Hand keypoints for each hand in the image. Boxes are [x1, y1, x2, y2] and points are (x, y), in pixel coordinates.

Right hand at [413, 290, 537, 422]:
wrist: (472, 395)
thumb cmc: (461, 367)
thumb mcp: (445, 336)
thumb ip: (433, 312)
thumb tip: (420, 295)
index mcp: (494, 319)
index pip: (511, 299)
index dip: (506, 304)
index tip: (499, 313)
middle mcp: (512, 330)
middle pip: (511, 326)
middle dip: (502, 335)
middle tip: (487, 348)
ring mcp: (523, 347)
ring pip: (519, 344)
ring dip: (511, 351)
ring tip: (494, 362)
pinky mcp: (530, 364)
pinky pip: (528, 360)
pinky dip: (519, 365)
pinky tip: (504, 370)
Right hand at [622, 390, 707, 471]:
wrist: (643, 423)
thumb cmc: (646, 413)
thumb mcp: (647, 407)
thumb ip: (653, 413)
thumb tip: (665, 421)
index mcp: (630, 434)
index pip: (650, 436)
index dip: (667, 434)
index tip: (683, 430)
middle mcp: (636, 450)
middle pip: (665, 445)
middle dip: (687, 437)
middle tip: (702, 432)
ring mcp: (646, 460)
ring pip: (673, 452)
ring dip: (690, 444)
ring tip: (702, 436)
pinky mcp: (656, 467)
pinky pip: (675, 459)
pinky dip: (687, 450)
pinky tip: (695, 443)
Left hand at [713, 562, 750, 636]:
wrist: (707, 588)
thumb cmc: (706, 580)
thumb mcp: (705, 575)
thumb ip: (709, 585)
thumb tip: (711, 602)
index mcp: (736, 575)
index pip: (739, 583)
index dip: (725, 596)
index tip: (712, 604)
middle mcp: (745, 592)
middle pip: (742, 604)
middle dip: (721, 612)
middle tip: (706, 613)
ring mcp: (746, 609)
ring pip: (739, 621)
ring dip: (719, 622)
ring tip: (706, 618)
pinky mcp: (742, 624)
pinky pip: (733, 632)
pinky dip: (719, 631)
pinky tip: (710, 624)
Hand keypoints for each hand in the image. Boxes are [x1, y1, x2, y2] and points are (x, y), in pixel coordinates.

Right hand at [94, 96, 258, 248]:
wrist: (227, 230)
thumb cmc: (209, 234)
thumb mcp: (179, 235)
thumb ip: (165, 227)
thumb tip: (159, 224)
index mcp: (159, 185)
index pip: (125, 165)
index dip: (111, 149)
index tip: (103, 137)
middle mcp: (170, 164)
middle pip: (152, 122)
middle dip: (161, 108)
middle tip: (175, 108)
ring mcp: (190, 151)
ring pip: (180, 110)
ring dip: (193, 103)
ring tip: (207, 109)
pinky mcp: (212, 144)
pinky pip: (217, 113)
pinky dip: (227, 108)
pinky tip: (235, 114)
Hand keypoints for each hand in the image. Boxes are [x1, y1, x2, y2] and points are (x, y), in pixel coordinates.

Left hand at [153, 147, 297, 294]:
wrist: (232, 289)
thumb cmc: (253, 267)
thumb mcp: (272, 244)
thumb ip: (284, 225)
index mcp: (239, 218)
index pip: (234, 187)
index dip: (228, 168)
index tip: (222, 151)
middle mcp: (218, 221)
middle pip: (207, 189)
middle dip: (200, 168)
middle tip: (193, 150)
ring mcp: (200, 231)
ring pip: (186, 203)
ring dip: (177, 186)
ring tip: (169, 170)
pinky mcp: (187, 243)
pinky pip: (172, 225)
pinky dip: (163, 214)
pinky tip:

Required action >>
Search the listing above for the lines with "index mcp: (494, 319)" and "ring pip: (673, 452)", then output those lines and all lines between them exactly.

Solution to the exercise >>
index mcp: (494, 319)
index pip: (511, 299)
index dip: (506, 304)
index tip: (499, 313)
middle mcp: (512, 330)
middle pip: (511, 326)
middle dip: (502, 335)
middle tip: (487, 348)
ring mcp: (523, 347)
ring pip: (519, 344)
ring dip: (511, 351)
ring tip: (494, 362)
pinky mcp: (530, 364)
pinky pip: (528, 360)
pinky dip: (519, 365)
pinky tip: (504, 370)
Right hand at [622, 390, 707, 471]:
wrist: (643, 423)
thumb cmc: (646, 413)
thumb mcp: (647, 407)
thumb ip: (653, 413)
thumb tip: (665, 421)
index mcp: (630, 434)
index pip: (650, 436)
index dip: (667, 434)
index tip: (683, 430)
middle mcp: (636, 450)
middle pip: (665, 445)
middle dip: (687, 437)
middle tip: (702, 432)
ring mcp: (646, 460)
ring pip: (673, 452)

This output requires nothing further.